Your Personalized Wildfire Risk Report
After an evaluation, residents receive a personalized Wildfire Risk Report. This online report identifies specific risks found on the property and provides a prioritized list of recommended or required improvements.
The report may include issues related to defensible space, vegetation management, access, vents, gutters, fencing, decks, siding, or combustible materials close to the home. It may also include photos and location details to help residents understand exactly what was observed and where action is needed.

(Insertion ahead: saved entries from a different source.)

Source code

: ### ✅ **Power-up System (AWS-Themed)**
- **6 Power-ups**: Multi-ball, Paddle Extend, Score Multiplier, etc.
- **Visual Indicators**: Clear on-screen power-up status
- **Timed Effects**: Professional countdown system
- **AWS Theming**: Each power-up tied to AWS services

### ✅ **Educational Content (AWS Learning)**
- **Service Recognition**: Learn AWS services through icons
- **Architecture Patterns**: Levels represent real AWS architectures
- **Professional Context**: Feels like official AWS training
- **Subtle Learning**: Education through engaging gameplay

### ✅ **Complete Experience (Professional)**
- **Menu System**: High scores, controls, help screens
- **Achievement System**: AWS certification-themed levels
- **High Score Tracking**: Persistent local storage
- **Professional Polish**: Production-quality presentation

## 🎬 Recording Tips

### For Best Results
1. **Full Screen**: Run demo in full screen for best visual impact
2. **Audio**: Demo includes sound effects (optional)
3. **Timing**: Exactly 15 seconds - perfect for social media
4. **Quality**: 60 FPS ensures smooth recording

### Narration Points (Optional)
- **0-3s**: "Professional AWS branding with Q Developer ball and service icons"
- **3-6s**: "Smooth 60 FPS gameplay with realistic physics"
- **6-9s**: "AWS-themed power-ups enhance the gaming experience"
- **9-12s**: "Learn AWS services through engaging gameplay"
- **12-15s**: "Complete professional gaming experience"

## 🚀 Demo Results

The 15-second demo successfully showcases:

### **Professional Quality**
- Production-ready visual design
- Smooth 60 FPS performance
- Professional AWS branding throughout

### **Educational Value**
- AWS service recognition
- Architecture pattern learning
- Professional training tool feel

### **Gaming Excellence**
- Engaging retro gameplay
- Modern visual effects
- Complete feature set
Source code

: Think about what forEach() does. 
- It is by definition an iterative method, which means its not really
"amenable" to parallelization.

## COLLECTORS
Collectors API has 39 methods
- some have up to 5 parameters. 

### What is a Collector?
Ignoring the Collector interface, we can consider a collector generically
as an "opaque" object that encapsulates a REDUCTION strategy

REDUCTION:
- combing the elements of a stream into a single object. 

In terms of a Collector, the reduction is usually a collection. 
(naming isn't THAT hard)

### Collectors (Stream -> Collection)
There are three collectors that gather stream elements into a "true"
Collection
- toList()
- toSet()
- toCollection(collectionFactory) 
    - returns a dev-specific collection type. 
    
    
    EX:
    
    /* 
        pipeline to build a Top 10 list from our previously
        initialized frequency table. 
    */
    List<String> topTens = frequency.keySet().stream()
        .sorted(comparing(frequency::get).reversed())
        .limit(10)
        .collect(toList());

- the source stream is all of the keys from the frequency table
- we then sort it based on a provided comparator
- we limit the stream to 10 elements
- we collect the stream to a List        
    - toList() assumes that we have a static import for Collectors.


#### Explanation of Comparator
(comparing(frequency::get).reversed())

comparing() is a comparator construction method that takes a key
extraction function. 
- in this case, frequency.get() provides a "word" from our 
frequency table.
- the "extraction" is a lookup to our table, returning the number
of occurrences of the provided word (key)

Rather than guessing where to start, residents can use the report as a roadmap. Some recommendations may be simple weekend projects, such as clearing leaves from gutters, moving firewood away from the home, or removing combustible items from Zone 0, the first five feet around and under a structure. Other improvements may take more planning, such as upgrading vents, replacing combustible fencing, or improving landscaping over time.
Small Actions Add Up
Wildfire preparedness is most effective when it happens property by property and neighborhood by neighborhood. One home with reduced risk is safer. A block of homes taking action together is stronger. A neighborhood where many residents address their highest-priority risks becomes more resilient. The most effective and efficient way of reaching that level of resilience is by organizing and becoming a Firewise neighborhood.
When residents open their reports and complete recommended improvements, they help reduce the chance that one home becomes an ignition point for others. These actions can also improve firefighters’ ability to safely defend neighborhoods during extreme fire conditions.
Every improvement matters. Resilience is built step by step, and when individual actions are repeated across a neighborhood, they help strengthen the entire community.
How Much Work Does it Take?
Home hardening does not always require major construction or a full retrofit. Many of the most effective improvements focus on reducing the places where embers can enter or ignite a home, such as vents, gutters, decks, fences, mulch, and materials within the first five feet of the structure. Strategic upgrades made over time, paired with regular landscaping maintenance and developing defensible space, can meaningfully reduce wildfire risk.
This can include practical steps such as replacing standard vents with ember- and flame-resistant vents, keeping gutters clear, adding metal gutter guards, removing combustible materials from decks and under-deck areas, replacing bark mulch near the home with gravel or other noncombustible materials, and creating a well-maintained Zone 0.
What You Should Do Now
If an inspection is scheduled in your neighborhood this summer, watch for information from your local fire agency. When possible, residents are encouraged to be present during the evaluation, ask questions, and learn directly from the inspector.
If your home has already been evaluated, review your Wildfire Risk Report and understand the recommendations. Start with the highest-priority items and focus on the areas closest to your home first, especially Zone 0.
To access your report, visit Marin Wildfire’s Wildfire Risk Report webpage and enter your address and access code. After the evaluations, reports may take a day to become available.
When your report is available, open it! Review your priorities. Take action where it matters most. Help build a more wildfire-resilient Marin.